- DATA UNDER STUDY
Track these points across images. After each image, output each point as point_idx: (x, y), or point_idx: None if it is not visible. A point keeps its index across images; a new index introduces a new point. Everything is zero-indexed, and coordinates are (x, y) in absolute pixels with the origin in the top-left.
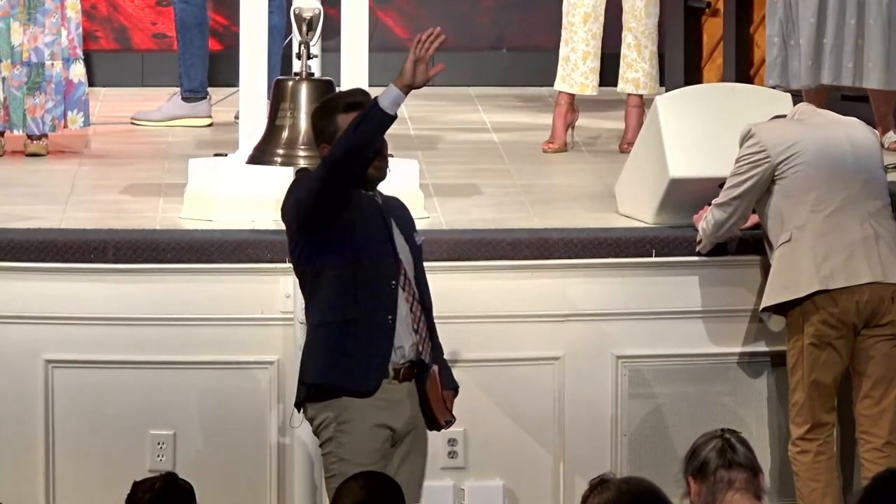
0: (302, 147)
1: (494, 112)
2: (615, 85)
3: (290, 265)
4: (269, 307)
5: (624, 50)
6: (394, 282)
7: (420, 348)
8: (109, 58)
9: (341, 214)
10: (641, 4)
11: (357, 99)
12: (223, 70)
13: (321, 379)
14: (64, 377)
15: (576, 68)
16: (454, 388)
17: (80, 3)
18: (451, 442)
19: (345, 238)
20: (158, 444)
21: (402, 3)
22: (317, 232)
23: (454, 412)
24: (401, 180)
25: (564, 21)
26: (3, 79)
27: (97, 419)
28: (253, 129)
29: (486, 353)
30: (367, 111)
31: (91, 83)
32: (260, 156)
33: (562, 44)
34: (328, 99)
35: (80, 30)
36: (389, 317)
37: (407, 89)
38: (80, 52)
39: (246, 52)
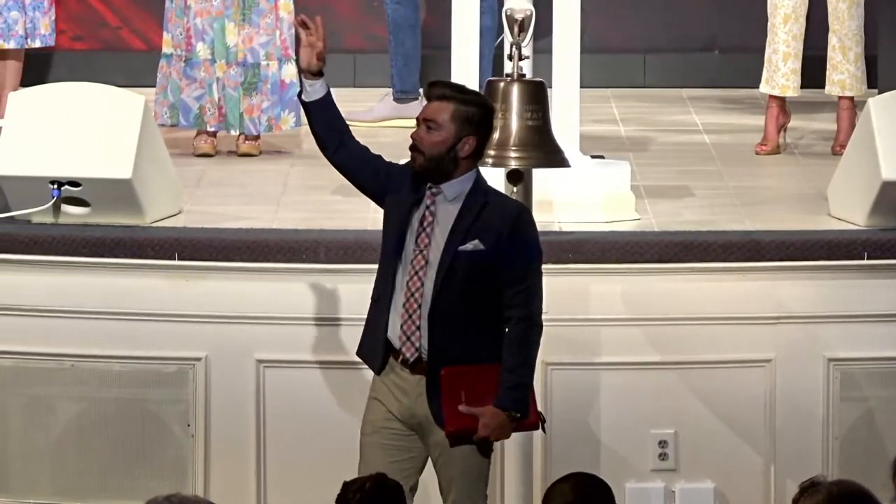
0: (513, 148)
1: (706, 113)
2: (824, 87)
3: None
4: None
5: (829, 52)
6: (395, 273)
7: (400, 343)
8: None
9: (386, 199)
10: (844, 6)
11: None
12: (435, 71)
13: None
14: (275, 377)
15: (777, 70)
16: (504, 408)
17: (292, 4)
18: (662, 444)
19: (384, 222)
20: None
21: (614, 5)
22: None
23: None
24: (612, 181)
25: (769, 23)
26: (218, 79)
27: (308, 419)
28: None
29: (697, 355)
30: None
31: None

- WORK INSTRUCTION
Please write out exactly, and only, the lines from the beginning of the entries through the line containing "38: (80, 52)", including both and skipping all pictures.

- ANSWER SECTION
Track these points across images. After each image, output each point as point_idx: (x, y), or point_idx: None if it is not visible. A point keeps its index across images; a new index introduces a new point. Everything is zero-indexed, and coordinates are (x, y) in absolute pixels with the origin in the top-left.
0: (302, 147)
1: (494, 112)
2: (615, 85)
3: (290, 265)
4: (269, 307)
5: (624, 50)
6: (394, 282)
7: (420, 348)
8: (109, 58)
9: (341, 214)
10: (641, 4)
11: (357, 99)
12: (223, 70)
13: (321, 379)
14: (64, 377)
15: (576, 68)
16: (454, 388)
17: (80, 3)
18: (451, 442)
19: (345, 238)
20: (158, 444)
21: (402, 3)
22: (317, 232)
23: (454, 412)
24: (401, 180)
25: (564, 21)
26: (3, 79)
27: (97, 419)
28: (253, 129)
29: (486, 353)
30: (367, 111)
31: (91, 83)
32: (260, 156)
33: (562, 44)
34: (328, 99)
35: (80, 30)
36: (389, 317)
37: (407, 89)
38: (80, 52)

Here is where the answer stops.